Hepatocellular carcinoma (HCC) research has uncovered many molecular mechanisms and potential biomarkers, but applying these lab findings to everyday patient care remains challenging. Gaps exist because tumors are highly variable between patients, clinical trials often don't reflect diverse populations, and promising lab discoveries lack practical tools for doctors to use at the bedside. This answer highlights key gaps identified in recent studies.

What the research says

A narrative review on HCC highlights that the disease is driven by a complex 'aerobic glycolysis-lactate-acidic tumor microenvironment' axis, involving multiple enzymes and transporters 1. While this pathway offers many potential drug targets, the review notes that HCC is highly heterogeneous, meaning that what works in one patient's tumor may not work in another's 1. This heterogeneity makes it difficult to translate lab findings into a one-size-fits-all treatment.

Another gap is the lack of validated, non-invasive biomarkers for routine use. For example, a meta-analysis found that a high monocyte-to-lymphocyte ratio (MLR) is linked to poor survival in HCC patients 2. However, MLR is not yet a standard test in clinical practice, and more work is needed to confirm its utility across different patient groups 2. Similarly, a preoperative model using alpha-fetoprotein, tumor size, and tumor margin can predict microvascular invasion, but this model requires further validation before widespread adoption 8.

Racial and ethnic disparities also represent a gap between research and real-world outcomes. A systematic review and meta-analysis found that Black patients have worse survival after liver transplant for HCC compared to White patients, while Asian patients tend to have better outcomes 3. These disparities are not explained by lab findings alone and point to differences in access to care, socioeconomic factors, and potential biological differences that are often understudied 3.

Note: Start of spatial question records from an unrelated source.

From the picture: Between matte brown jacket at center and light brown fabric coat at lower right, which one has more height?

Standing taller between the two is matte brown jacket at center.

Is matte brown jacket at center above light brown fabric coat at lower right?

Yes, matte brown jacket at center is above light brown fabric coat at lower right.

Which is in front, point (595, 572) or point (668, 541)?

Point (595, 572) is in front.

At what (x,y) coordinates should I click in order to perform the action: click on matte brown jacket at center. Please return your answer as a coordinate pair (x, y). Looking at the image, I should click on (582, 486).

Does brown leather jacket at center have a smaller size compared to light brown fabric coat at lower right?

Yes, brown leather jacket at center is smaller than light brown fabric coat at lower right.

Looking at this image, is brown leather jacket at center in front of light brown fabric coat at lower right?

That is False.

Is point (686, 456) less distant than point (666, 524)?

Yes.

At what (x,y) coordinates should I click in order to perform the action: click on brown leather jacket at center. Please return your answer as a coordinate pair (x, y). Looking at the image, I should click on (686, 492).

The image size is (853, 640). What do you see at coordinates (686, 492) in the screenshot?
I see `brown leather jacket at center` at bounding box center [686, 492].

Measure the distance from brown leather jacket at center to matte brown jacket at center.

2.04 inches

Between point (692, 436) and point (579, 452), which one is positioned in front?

Finally, even when effective treatments exist, their real-world use may be suboptimal. A meta-analysis on immune checkpoint inhibitors (ICIs) found that early time-of-day administration (before 12:00 PM) is associated with better overall survival in advanced solid tumors, including HCC 4. Yet, this timing factor is rarely considered in routine practice, representing a simple but overlooked gap 4.

What to ask your doctor

  • Are there any blood tests or imaging markers that can help predict my tumor's behavior or response to treatment?
  • How does my race or ethnicity affect my treatment options and prognosis for HCC?
  • If I am receiving immunotherapy, does the time of day I get the infusion matter for my outcome?
  • What is my risk of microvascular invasion, and how might that affect my surgery or transplant plan?
  • Are there any clinical trials available that target the specific molecular features of my tumor?

This question is drawn from common patient questions about Gastroenterology and answered using cited medical research. We do not provide individualized advice.